National Council of Sports

Agency overview
- Formed: 1964
- Status: Statutory sports regulatory body
- Headquarters: Lugogo Sports Complex, Kampala, Uganda
- Parent department: Ministry of Education and Sports (Uganda)
- Website: www.ncs.go.ug

= National Council of Sports (Uganda) =

Statutory body in Uganda

The National Council of Sports (Uganda) is a statutory body in Uganda mandated to regulate, develop, and promote sports across the country. It operates under the supervision of the Ministry of Education and Sports.

== History ==
The NCS was established after the enactment of the National Council of Sports Act, 1964. In 2023, the National Sports Act, 2023 was passed, updating the framework for the governance of sport and expanding the Council’s regulatory functions.
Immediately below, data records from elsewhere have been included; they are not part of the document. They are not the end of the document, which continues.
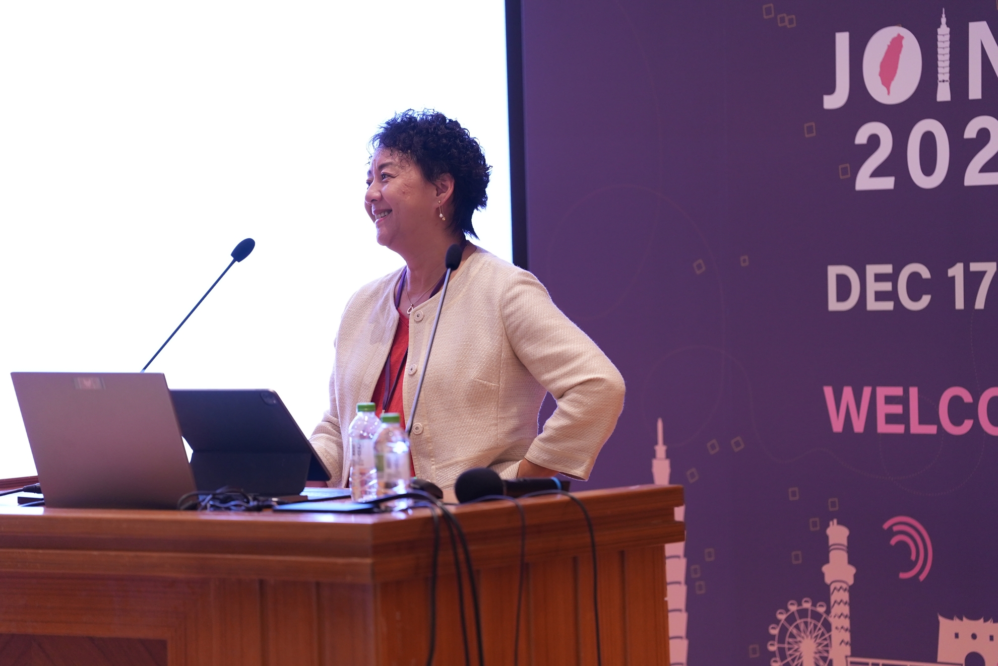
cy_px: 333
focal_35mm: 163
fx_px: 4520
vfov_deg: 8.4
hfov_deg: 12.6
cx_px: 499
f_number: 2.8
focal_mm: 163
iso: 1600
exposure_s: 1/200
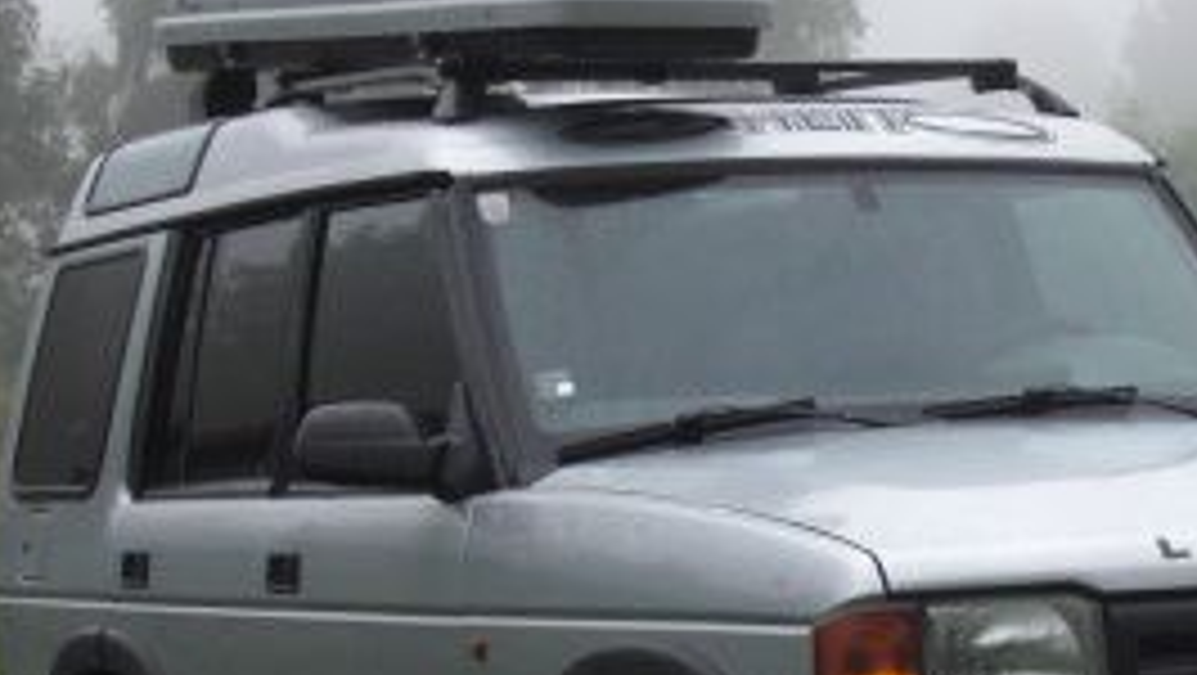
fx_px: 4573
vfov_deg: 8.4
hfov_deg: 14.8
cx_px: 994
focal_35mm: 144
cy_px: 490
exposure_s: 1/125
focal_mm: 9.8
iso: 100
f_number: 3.6
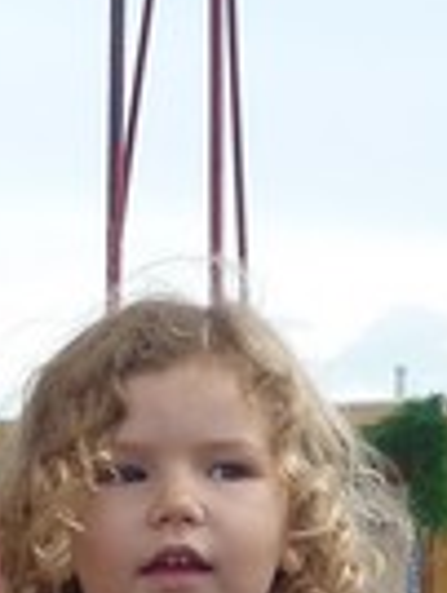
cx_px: 4
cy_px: 832
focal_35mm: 299
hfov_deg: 5.0
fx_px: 5132
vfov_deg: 6.5
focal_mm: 6.1
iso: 80
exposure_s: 1/100
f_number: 3.6
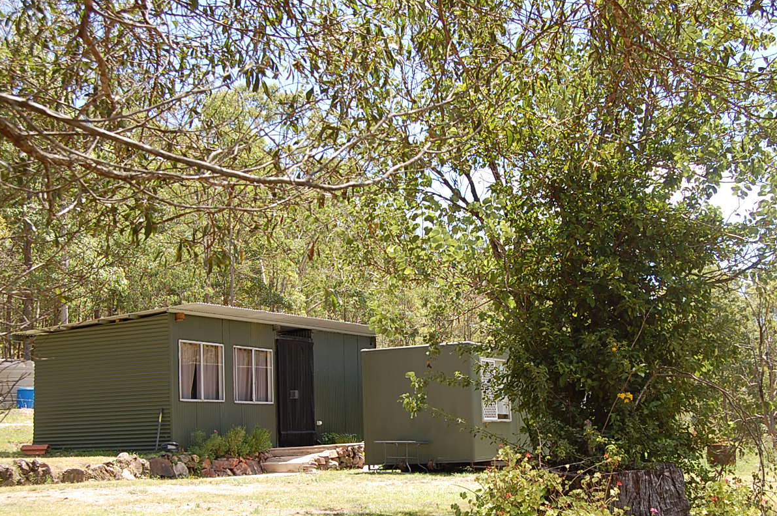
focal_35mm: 53
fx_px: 1143
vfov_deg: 25.4
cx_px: 433
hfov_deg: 37.5
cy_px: 321
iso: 200
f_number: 6.3
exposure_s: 1/160
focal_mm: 28
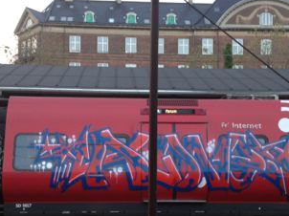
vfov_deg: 25.1
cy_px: 141
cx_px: 145
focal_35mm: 58
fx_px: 484
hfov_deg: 33.3
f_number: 2.4
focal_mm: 4.28
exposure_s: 1/20
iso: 80
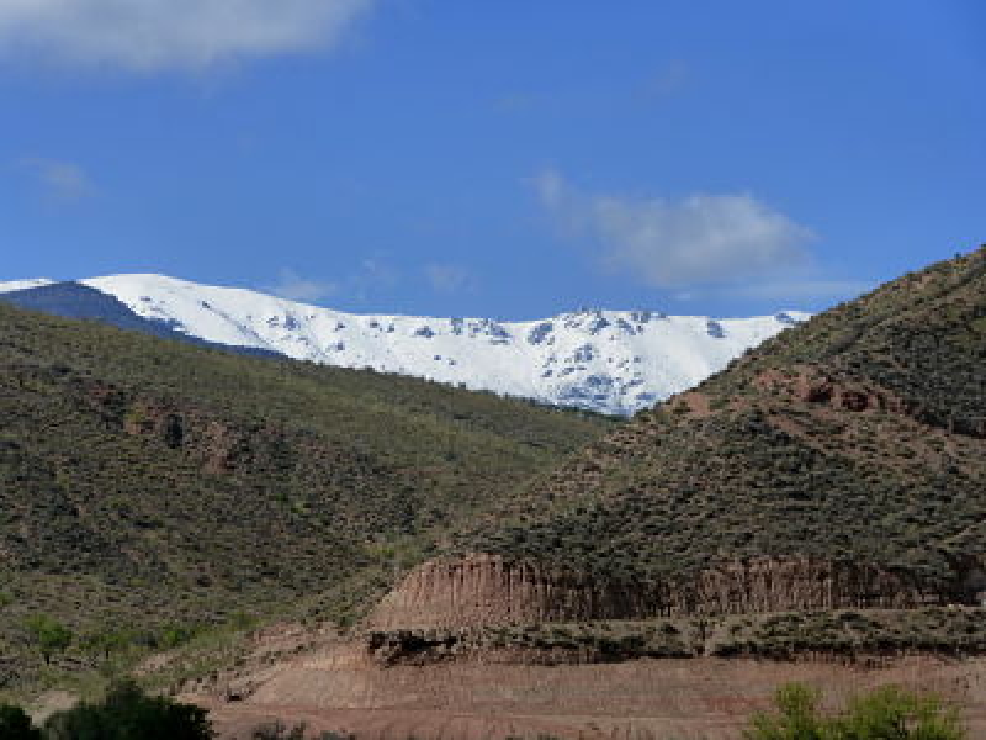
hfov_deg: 13.6
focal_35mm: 145
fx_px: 4130
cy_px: 370
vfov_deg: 10.2
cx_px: 493
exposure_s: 1/800
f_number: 5.4
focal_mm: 25.9
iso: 160
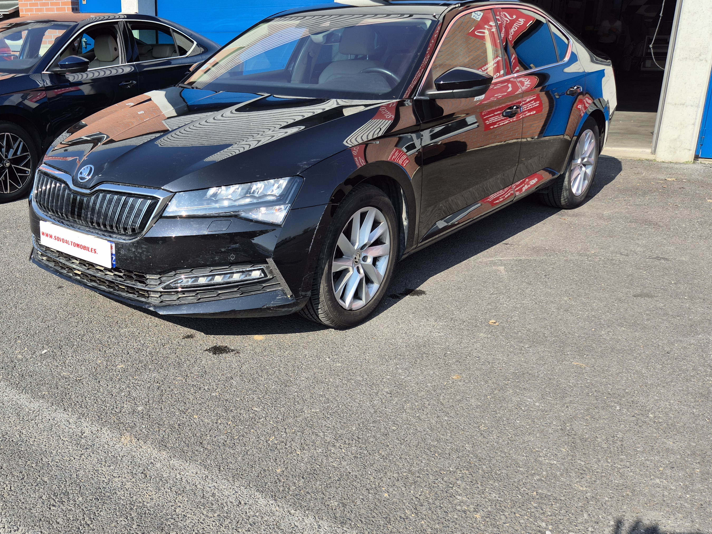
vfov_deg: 41.8
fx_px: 699
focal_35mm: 34
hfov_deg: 52.4
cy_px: 260
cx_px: 211
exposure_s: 1/1244
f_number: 1.8
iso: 25
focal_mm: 5.4
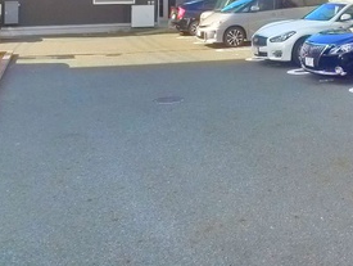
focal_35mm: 61
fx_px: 623
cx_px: 362
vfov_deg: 22.4
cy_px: -46
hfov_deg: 29.3
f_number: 3.5
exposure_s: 1/500
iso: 400
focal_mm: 5.1
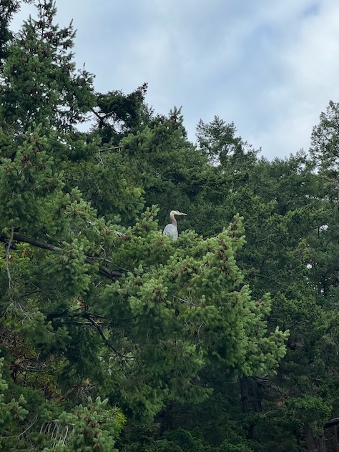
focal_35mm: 78
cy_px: 224
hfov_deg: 18.9
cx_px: 170
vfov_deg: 25.0
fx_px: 1018
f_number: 2.8
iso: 25
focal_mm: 9
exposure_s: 1/229
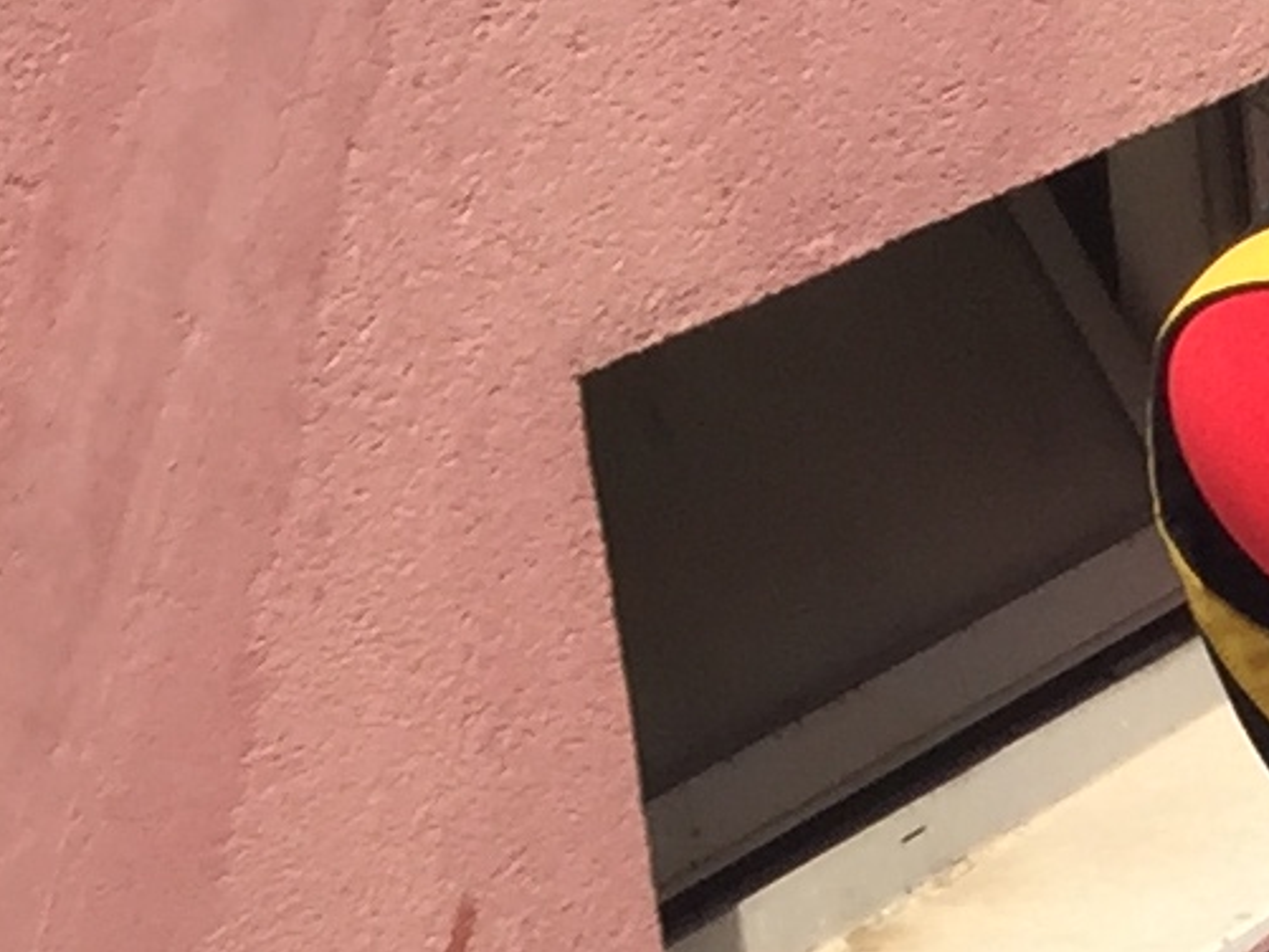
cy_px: 813
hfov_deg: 8.5
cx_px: 3987
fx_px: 6930
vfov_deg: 7.8
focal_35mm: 189
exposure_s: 1/1412
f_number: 2.2
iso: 32
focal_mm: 4.15
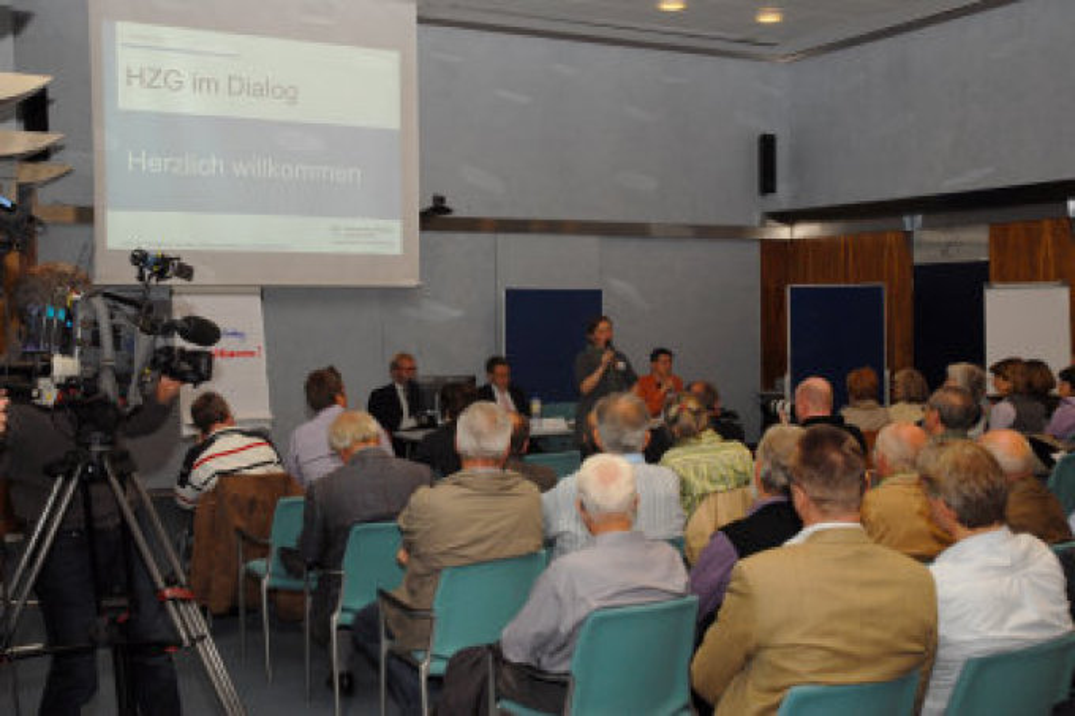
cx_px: 538
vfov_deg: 30.8
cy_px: 358
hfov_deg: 45.0
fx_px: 1299
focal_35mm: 44
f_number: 8
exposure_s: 1/60
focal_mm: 29
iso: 200
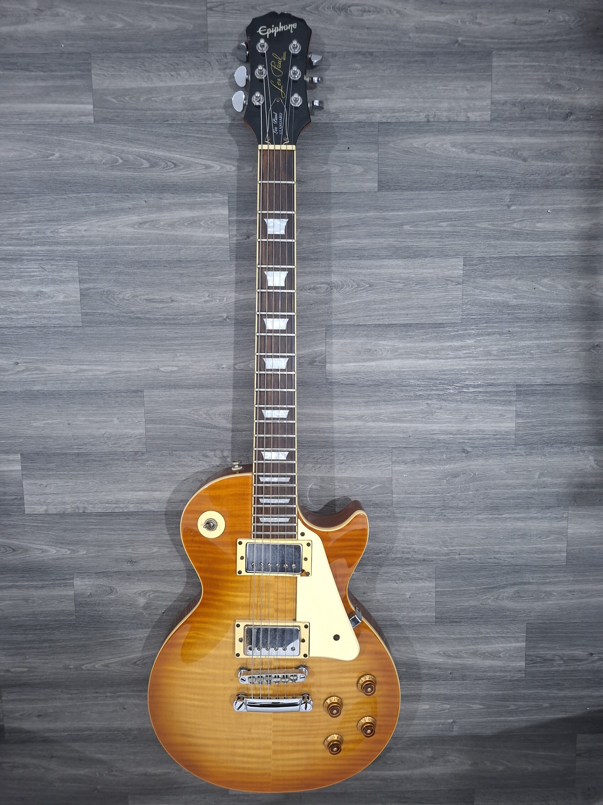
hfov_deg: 58.9
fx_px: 534
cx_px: 302
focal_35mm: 23
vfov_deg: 73.9
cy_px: 402
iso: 400
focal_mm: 5.54
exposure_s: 1/33
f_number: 1.8
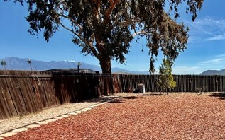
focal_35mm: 30
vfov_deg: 37.9
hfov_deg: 53.4
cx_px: 210
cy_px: 135
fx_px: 184
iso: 50
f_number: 2.2
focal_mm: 2.22
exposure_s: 1/1285
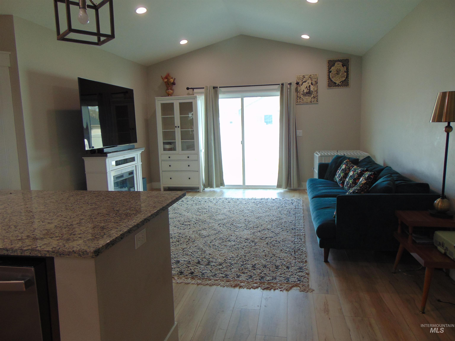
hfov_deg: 69.4
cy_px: 170
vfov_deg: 54.9
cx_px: 228
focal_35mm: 25
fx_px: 329
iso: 80
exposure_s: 1/50
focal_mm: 4.5
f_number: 3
== Mandate and functions ==
The functions of the Council include:
- Registration and recognition of national sports associations and federations.
- Promoting and regulating activities of national sports bodies.
- Developing and maintaining public sports facilities.
- Identifying and nurturing sports talent.
- Organizing and sanctioning national and international sports competitions.
- Ensuring accountability of funds disbursed to sports federations.

== Governance ==
The NCS is governed by a board whose members are appointed by the Minister of Education and Sports. The Council is currently chaired by Ambrose Tashobya (2024–2028 term), with Dr. Bernard Patrick Ogwel serving as the General Secretary.

== Recent developments ==
- In 2025, the Council gazetted 45 compliant sports federations and associations under the new National Sports Act.
- In 2024/2025, the Council announced budget cuts affecting allocations to sports federations.